I did walk into this trap too 😉. TWICE! Both were Gems as well. My kryptonite.

The first one was my neighbour. He was extra nice to me. I liked him too, but only as a friend. When he invited me for dinner in a fancy restaurant, I accepted, but made sure he lost any romantic interest he might have had. Since he was a respected police officer who liked children and wanted a committed relationship, I pretended I was as free as a bird, mad as a hatter, unconventional, and told him that I had a husband abroad (which was true, lol, but we were separated). A few days later, something strange happened. I started to think intensely about him, couldn't wait for a date! Date which never happened....I asked him, but he said he was busy. Sigh....So I promised myself I will never do that to a guy again.

Next Gem, several years later:

I didn't even like him on the first date. Or the second. Or the third, when I asked (in advance) to have sex. It was the worst sex I ever had, plus another red flag (he refused to give a tip in the restaurant). Or six months later, when I told him to go back to the dating site, since I didn't feel he was the one for me. We could be FWB for a while. He was speechless, possibly hurt, but responded by holding me closer.

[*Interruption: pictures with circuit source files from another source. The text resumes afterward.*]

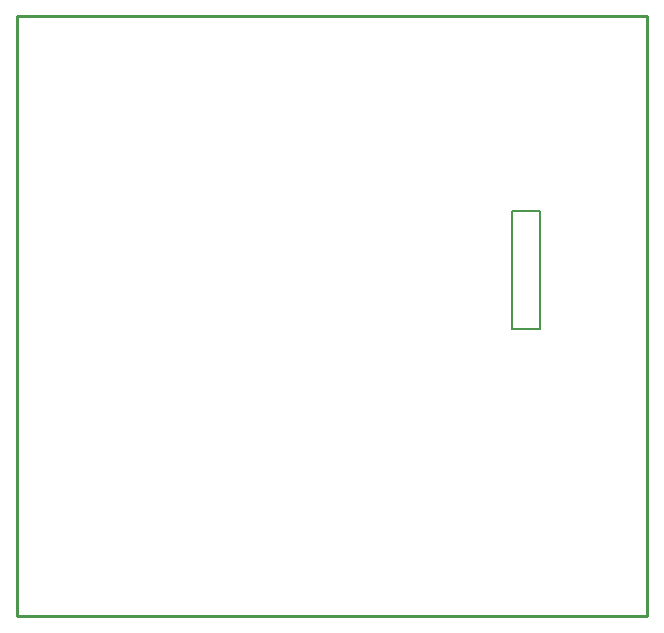
<source format=gko>
G04*
G04 #@! TF.GenerationSoftware,Altium Limited,Altium Designer,22.6.1 (34)*
G04*
G04 Layer_Color=16711935*
%FSLAX25Y25*%
%MOIN*%
G70*
G04*
G04 #@! TF.SameCoordinates,25FD31E9-3CFC-4910-949B-E761997E39EF*
G04*
G04*
G04 #@! TF.FilePolarity,Positive*
G04*
G01*
G75*
%ADD12C,0.01000*%
%ADD17C,0.00500*%
D12*
X281000Y260500D02*
X491000D01*
X281000Y460500D02*
X491000D01*
Y260500D02*
Y460500D01*
X281000Y260500D02*
Y460500D01*
D17*
X445800Y356300D02*
X455100D01*
X445800D02*
Y395500D01*
X455100D01*
Y356300D02*
Y395500D01*
M02*

</source>
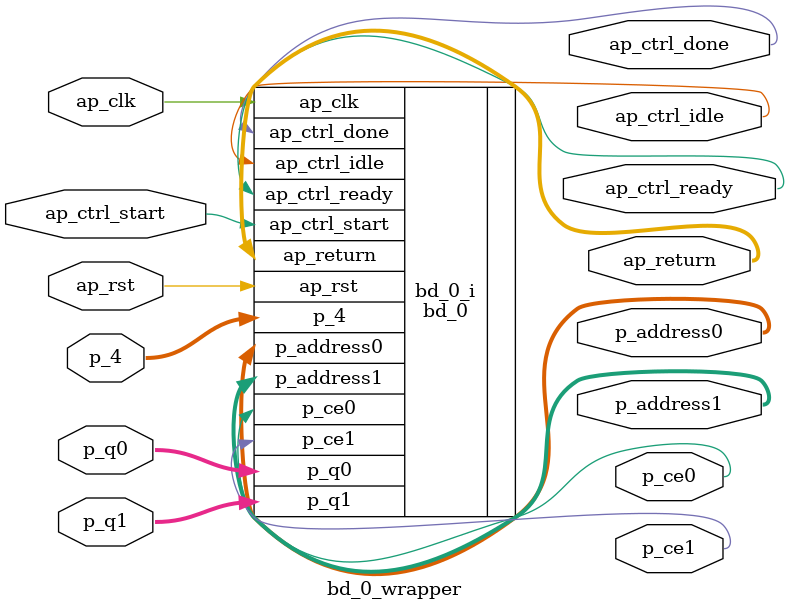
<source format=v>
`timescale 1 ps / 1 ps

module bd_0_wrapper
   (ap_clk,
    ap_ctrl_done,
    ap_ctrl_idle,
    ap_ctrl_ready,
    ap_ctrl_start,
    ap_return,
    ap_rst,
    p_4,
    p_address0,
    p_address1,
    p_ce0,
    p_ce1,
    p_q0,
    p_q1);
  input ap_clk;
  output ap_ctrl_done;
  output ap_ctrl_idle;
  output ap_ctrl_ready;
  input ap_ctrl_start;
  output [63:0]ap_return;
  input ap_rst;
  input [15:0]p_4;
  output [3:0]p_address0;
  output [3:0]p_address1;
  output p_ce0;
  output p_ce1;
  input [7:0]p_q0;
  input [7:0]p_q1;

  wire ap_clk;
  wire ap_ctrl_done;
  wire ap_ctrl_idle;
  wire ap_ctrl_ready;
  wire ap_ctrl_start;
  wire [63:0]ap_return;
  wire ap_rst;
  wire [15:0]p_4;
  wire [3:0]p_address0;
  wire [3:0]p_address1;
  wire p_ce0;
  wire p_ce1;
  wire [7:0]p_q0;
  wire [7:0]p_q1;

  bd_0 bd_0_i
       (.ap_clk(ap_clk),
        .ap_ctrl_done(ap_ctrl_done),
        .ap_ctrl_idle(ap_ctrl_idle),
        .ap_ctrl_ready(ap_ctrl_ready),
        .ap_ctrl_start(ap_ctrl_start),
        .ap_return(ap_return),
        .ap_rst(ap_rst),
        .p_4(p_4),
        .p_address0(p_address0),
        .p_address1(p_address1),
        .p_ce0(p_ce0),
        .p_ce1(p_ce1),
        .p_q0(p_q0),
        .p_q1(p_q1));
endmodule

</source>
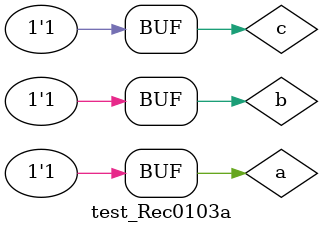
<source format=v>

module Rec0103a (output s, 
                 input  a, 
                 input  b,
                 input  c);
    assign s = (~a | b) & (b | ~c);
endmodule 

module test_Rec0103a; 
// ------------------------- definir dados 
    reg  a; 
    reg  b; 
    reg  c;
    wire s;  

    Rec0103a modulo06 (s, a, b, c); 

// ------------------------- parte principal 
    initial 
    begin : main 
        $display("Rec0103a - Cauã Costa Alves - 855926"); 
        $display("   a    b    c    s"); 
        
        $monitor("%4b %4b %4b %4b", a, b, c, s); 

        a = 1'b0;  b = 1'b0;  c = 1'b0;
        #1      a = 1'b0;  b = 1'b0;  c = 1'b1;
        #1      a = 1'b0;  b = 1'b1;  c = 1'b0;
        #1      a = 1'b0;  b = 1'b1;  c = 1'b1;
        #1      a = 1'b1;  b = 1'b0;  c = 1'b0;
        #1      a = 1'b1;  b = 1'b0;  c = 1'b1;
        #1      a = 1'b1;  b = 1'b1;  c = 1'b0;
        #1      a = 1'b1;  b = 1'b1;  c = 1'b1;
    end 

endmodule  

</source>
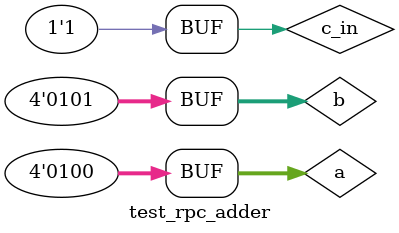
<source format=v>
`timescale 1ns / 1ps


module test_rpc_adder;

	// Inputs
	reg [3:0] a;
	reg [3:0] b;
	reg c_in;

	// Outputs
	wire [3:0] sum;
	wire c_out;

	// Instantiate the Unit Under Test (UUT)
	rpc_adder uut (
		.sum(sum), 
		.c_out(c_out), 
		.a(a), 
		.b(b), 
		.c_in(c_in)
	);

	 initial begin

	  // Initialize Inputs
	  a = 2;
	  b = 3;
	  c_in = 0;

	  // Wait 100 ns for global reset to finish

	  #100;
	  // Add stimulus here
	  a = 2;
	  b = 3;
	  c_in = 1;

	  #100;
	  a = 4;
	  b = 5;
	  c_in = 1;
	 end	
	
      
endmodule



</source>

I carried on because I needed a distraction (I was heartbroken at that time) and he was willing, interested and interesting. Knew things I didn't. Had experiences like no other man I knew. Talked about many things. Sex got much better. I started to see other sides of him that I liked. I overlooked other sides I found unsettling. I even overlooked our rubbish synastry chart, with a LOT of Pluto but no links between personal planets. He told me a lot about himself. He grew on me. And he told me he loved me.

Then, one day, it happened....I was in love with him! Or with the idea of him and our future, thanks to my lovely imagination. I thought I was the best partner he ever had. I thought he was the one for me. My last romantic interest EVER. I thought we were lucky to have found each other. It lasted another 18 months. It ended up badly. Ultimately my initial gut instinct was right!